30.10.2020 | Geld & Recht Ab Januar: Mehr Kindergeld für Familien

Ab 2021 soll der Kindergeldbetrag nochmal angepasst werden und auch der Kinderfreibetrag wird erhöht. Um wie viel genau erfahrt ihr hier:

Foto: Monika Skolimowska/dpa-Zentralbild/dpa

Es war schon Teil des Koalitionsvertrags der Union und SPD, jetzt wurde es schon zum zweiten Mal in dieser Legislaturperiode erhöht: Das Kindergeld. 

So viel bekommen wir ab 2021

Vergangenen Sommer durften wir uns über 10€ mehr im Monat freuen, ab Januar kommt dann nochmal monatliches ein Plus von 15€ dazu. Damit steigt der Betrag für das erste und zweite Kind auf 219€ im Monat, für das dritte auf 225€ und ab dem vierten Kind sind wir dann schon bei 250€ im Monat. 

Rechnet man das bei einer Familie mit zwei Kindern aufs Jahr hoch, sind insgesamt 360€ mehr in der Haushaltskasse als noch 2020. 

Kinderfreibetrag wird erhöht

Aber auch der Kinderfreibetrag wird erhöht, und zwar um 500€ auf insgesamt 8388€. Weil dieser die Einkommenssteuer verringert, haben meist Besserverdiener etwas davon, Eltern können aber zwischen Kindergeld oder dem Freibetrag wählen. Außerdem prüft das Finanzamt, welche Option sich mehr für den jeweiligen Hausstand lohnt. 
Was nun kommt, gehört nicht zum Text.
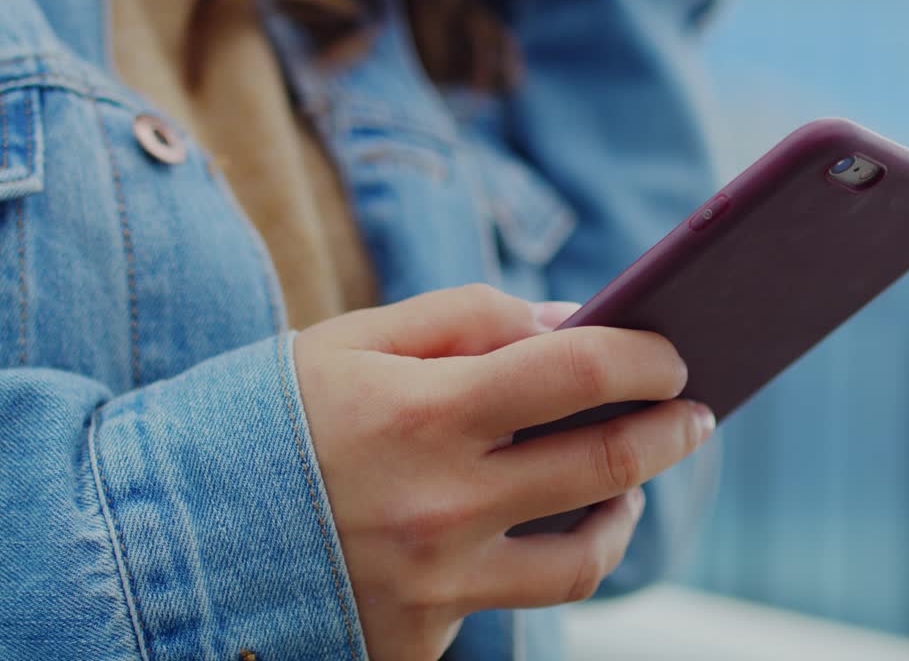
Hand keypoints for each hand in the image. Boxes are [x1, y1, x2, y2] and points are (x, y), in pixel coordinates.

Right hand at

Grundfreibetrag wird erhöht

Weiterhin soll auch der Grundfreibetrag von 9408€ auf 9696€ angehoben werden. Laut Angaben des Steuerzahlerbundes würde das bei einer Familie mit zwei Kindern und einem Alleinverdiener, der 6000€ mntl. verdient nur einen Unterschied von 15€ machen, die man sich spart.

Auch Alleinerziehende haben künftig durch die neue Regelung einen Vorteil. Sie können ab 2021 nämlich höhere Unterhaltsleistungen von der Steuer abziehen. 

12 Milliarden Euro pro Jahr

Für das ganze Paket stellt das Bundesfinanzministerium 12 Milliarden Euro pro Jahr, um Kindergeld, Steuerfreibeträge und den Kinderbonus bezahlen zu können. Die Regierung betont, dass sie trotz der Corona-Krise immer noch wisse wo ihre Prioritäten lägen, nämlich wie bei Antritt der Legislaturperiode versprochen bei den Familien. 

Gegenwind aus der Opposition

Die Opposition sieht das aber eher kritisch: Die einzigen, die etwas von den neuen Regelungen hätten wären Besserverdiener. Geringverdiener, die deutlich mehr auf Hilfen wie Kindergeld angewiesen sind würden von den Entlastungen überhaupt nichts zu spüren bekommen.

Dem Beschluss der Koalition muss jetzt noch der Bundesrat zustimmen, dann treten die neuen Sätze ab Januar 2021 in Kraft.